» **What is required**
Copy the records below, substituting "出発日" for each occurrence of "出発月" and leaving everything else unchanged. Omit the pictures from your answer.

[Supplied records — start]

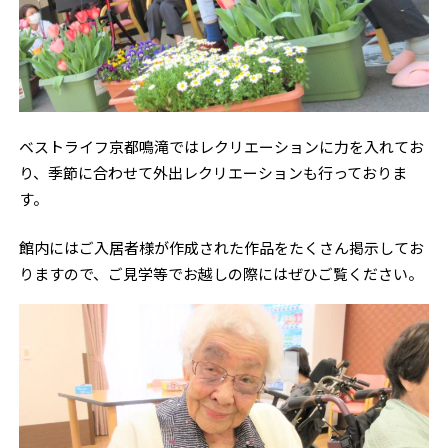
ベストライフ京都鳴滝ではレクリエーションに力を入れてお
り、季節に合わせて外出レクリエーションも行っておりま
す。
館内にはご入居者様が作成された作品をたくさん掲示してお
りますので、ご見学等でお越しの際にはぜひご覧ください。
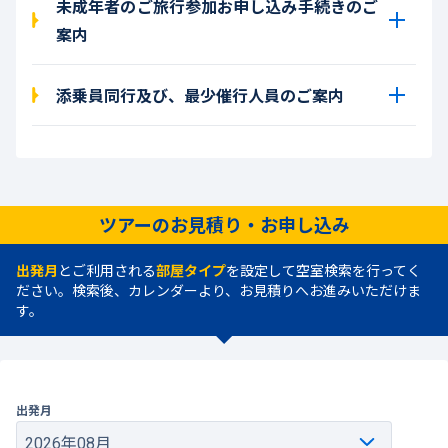
未成年者のご旅行参加お申し込み手続きのご
案内
添乗員同行及び、最少催行人員のご案内
ツアーのお見積り・お申し込み
出発月
とご利用される
部屋タイプ
を設定して空室検索を行ってく
ださい。検索後、カレンダーより、お見積りへお進みいただけま
す。
出発月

[Supplied records — finish]

» **Response to this exercise**
ベストライフ京都鳴滝ではレクリエーションに力を入れてお
り、季節に合わせて外出レクリエーションも行っておりま
す。
館内にはご入居者様が作成された作品をたくさん掲示してお
りますので、ご見学等でお越しの際にはぜひご覧ください。
未成年者のご旅行参加お申し込み手続きのご
案内
添乗員同行及び、最少催行人員のご案内
ツアーのお見積り・お申し込み
出発日
とご利用される
部屋タイプ
を設定して空室検索を行ってく
ださい。検索後、カレンダーより、お見積りへお進みいただけま
す。
出発日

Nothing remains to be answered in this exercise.